◆ **What the task asks**
Report back every line below that carries the word "grafico".

◆ **Provided data**

────────────────

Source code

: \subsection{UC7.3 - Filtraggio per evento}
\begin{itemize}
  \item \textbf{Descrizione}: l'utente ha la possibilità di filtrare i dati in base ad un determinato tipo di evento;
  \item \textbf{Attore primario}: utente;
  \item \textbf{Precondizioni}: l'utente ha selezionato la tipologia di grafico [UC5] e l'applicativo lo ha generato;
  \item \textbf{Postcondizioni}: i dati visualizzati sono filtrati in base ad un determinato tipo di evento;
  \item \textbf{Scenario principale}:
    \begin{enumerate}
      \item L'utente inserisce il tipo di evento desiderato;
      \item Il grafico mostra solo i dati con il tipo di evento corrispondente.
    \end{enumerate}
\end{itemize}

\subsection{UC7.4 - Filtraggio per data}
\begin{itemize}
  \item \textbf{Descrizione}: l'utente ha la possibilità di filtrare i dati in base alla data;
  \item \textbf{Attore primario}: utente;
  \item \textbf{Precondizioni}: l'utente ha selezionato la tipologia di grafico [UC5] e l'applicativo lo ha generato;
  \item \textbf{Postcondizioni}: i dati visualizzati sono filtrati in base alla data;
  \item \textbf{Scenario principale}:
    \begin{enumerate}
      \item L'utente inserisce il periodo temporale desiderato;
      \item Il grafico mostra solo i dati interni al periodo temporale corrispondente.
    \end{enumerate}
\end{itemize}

────────────────

◆ **Final answer**
  \item \textbf{Precondizioni}: l'utente ha selezionato la tipologia di grafico [UC5] e l'applicativo lo ha generato;
      \item Il grafico mostra solo i dati con il tipo di evento corrispondente.
  \item \textbf{Precondizioni}: l'utente ha selezionato la tipologia di grafico [UC5] e l'applicativo lo ha generato;
      \item Il grafico mostra solo i dati interni al periodo temporale corrispondente.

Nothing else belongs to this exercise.